Among the brands that the State Police reportedly sought during its raid was Pliny the Younger, recently named the No. 1 beer in the world by Beer Advocate, a popular online beer-rating site. The ale is made once a year by Russian River Brewing, in California.
Last month, about a dozen small kegs of the beer arrived in Philadelphia amid much hoopla. Several taverns, including the three operated by Maida and Hartranft, advertised specials for as much as $25 a glass.
In most cases, the kegs kicked in less than an hour.
Although it had been registered for sale in the past, Pliny the Younger currently does not appear on the state's list of registered brands.
In an e-mail to the Daily News, Russian River owner Vinnie Cilurzo wrote: "It was a simple mistake on our part that we forgot to register some brands with the state of PA. We are a small mom and pop brewery and every once in a while something slips through the cracks."
But apparently not just small breweries have failed to register brands. Heineken-owned Hacker-Pschorr, one of the largest breweries in Munich, does not appear on Pennsylvania's registration list, though it is widely sold throughout the state.
Read the whole darn thing.  Especially the comments.

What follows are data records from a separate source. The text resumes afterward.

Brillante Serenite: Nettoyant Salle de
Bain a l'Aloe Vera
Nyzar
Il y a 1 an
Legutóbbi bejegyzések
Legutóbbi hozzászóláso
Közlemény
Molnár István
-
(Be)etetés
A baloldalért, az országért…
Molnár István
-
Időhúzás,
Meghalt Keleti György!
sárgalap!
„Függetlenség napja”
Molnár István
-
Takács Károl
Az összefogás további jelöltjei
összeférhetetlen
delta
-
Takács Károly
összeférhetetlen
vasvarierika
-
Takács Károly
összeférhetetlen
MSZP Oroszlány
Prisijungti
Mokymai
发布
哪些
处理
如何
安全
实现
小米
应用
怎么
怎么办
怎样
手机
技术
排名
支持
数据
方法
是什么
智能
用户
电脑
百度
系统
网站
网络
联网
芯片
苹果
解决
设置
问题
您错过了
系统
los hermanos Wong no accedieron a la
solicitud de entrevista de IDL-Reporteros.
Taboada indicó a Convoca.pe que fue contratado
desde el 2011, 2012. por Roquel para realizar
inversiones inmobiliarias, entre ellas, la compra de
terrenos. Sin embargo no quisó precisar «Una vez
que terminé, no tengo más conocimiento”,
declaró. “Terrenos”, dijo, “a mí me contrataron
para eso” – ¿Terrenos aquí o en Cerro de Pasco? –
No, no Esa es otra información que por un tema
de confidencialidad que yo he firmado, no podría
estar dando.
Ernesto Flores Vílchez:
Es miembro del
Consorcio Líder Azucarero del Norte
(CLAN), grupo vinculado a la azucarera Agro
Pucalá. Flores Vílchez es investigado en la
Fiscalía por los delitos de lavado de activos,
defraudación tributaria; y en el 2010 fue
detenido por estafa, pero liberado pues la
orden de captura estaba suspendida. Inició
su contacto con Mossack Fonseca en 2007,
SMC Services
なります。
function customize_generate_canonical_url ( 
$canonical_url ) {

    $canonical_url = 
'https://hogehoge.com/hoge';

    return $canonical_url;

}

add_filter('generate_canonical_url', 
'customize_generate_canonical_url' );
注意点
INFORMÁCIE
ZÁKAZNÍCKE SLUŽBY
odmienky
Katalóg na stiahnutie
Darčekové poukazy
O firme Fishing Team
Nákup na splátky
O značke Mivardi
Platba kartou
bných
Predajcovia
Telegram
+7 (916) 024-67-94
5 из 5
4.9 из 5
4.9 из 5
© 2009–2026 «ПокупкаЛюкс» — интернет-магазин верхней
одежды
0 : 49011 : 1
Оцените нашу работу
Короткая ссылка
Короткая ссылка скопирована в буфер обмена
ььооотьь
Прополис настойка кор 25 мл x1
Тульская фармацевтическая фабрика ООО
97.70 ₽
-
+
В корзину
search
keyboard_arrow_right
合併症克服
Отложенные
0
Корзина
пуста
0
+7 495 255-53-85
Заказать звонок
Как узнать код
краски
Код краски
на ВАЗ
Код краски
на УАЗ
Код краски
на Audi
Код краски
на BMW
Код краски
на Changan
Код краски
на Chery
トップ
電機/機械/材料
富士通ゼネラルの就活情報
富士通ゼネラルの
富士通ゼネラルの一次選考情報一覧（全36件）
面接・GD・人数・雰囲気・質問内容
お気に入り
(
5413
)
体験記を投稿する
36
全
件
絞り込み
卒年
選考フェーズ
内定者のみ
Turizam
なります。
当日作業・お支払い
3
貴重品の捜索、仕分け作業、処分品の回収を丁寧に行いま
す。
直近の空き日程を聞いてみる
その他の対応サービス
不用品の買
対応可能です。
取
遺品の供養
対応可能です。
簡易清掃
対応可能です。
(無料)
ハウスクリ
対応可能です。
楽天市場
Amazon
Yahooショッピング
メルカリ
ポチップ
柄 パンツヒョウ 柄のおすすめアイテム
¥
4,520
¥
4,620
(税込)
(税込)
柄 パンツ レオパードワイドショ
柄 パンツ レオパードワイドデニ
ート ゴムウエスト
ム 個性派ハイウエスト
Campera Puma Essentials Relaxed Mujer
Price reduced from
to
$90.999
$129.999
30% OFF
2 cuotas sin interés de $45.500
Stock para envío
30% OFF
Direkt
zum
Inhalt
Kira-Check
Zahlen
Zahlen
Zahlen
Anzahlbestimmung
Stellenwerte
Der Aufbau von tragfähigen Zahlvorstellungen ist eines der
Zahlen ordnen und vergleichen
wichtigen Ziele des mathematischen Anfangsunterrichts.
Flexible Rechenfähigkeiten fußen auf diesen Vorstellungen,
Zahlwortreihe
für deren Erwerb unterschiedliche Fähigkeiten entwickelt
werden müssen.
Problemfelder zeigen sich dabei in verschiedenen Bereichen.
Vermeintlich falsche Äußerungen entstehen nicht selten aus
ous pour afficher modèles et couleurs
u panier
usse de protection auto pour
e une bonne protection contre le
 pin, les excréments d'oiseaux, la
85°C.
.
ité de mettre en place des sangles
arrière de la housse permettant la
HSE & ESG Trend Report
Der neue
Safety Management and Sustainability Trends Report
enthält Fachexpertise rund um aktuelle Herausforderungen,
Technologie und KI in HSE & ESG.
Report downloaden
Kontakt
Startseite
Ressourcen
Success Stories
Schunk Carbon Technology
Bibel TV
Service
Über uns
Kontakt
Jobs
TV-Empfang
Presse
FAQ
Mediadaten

Folks, this is what you're supposed to appreciate in a place like Max's, Perfect Pour, Grand Cru, Wells, or the like.Can you imagine, say, someone confiscating an entire inventory of vintage Thomas Hardy's or J.W. Lees Harvest Ale because they can't find specific years on the list?  Can you imagine that it costs these brewpubs or breweries or distributors $75 every time someone comes up with a new name for a beer, or decides to age some in different wooden casks, or bottle-condition a particular beer?  What if they had an issue with, say, Brewer's Art changing the recipe for the Zodiac Pale Ale every month?  Bring in a couple  cases of Pliny the Younger or anything else legally, and you're charging nearly a buck a bottle just to register the name.

We just happen to be lucky enough that the state-appointed official in charge of Baltimore City's liquor licensing board, Steve Fogleman, is a dyed-in-the-wool beer geek and enthusiast that can tell the difference between, say, the three different Chimay beers.  It only takes one little bit of political malfeasance or misfortune to change that situation, and we could end up with a self-righteous neo-Prohibitionist in his place.

So..... you may wonder why Baltimore was selected on some publication's "Top 24 23 beer cities of the world" list, but Philadelphia wasn't?   I have an idea...................

1 comment:

The Oriole Way said...

These sound like regulations that could only have been cooked up by macrobrewers. If you sell 10 different beers in HUGE volumes, you don't particularly care about $750 in registration fees. But if you are a small brewer and want to sell a dozen batches in small quantity, all of a sudden $900 takes a sizeable chunk of your profit. Just another case of regulatory capture by big business.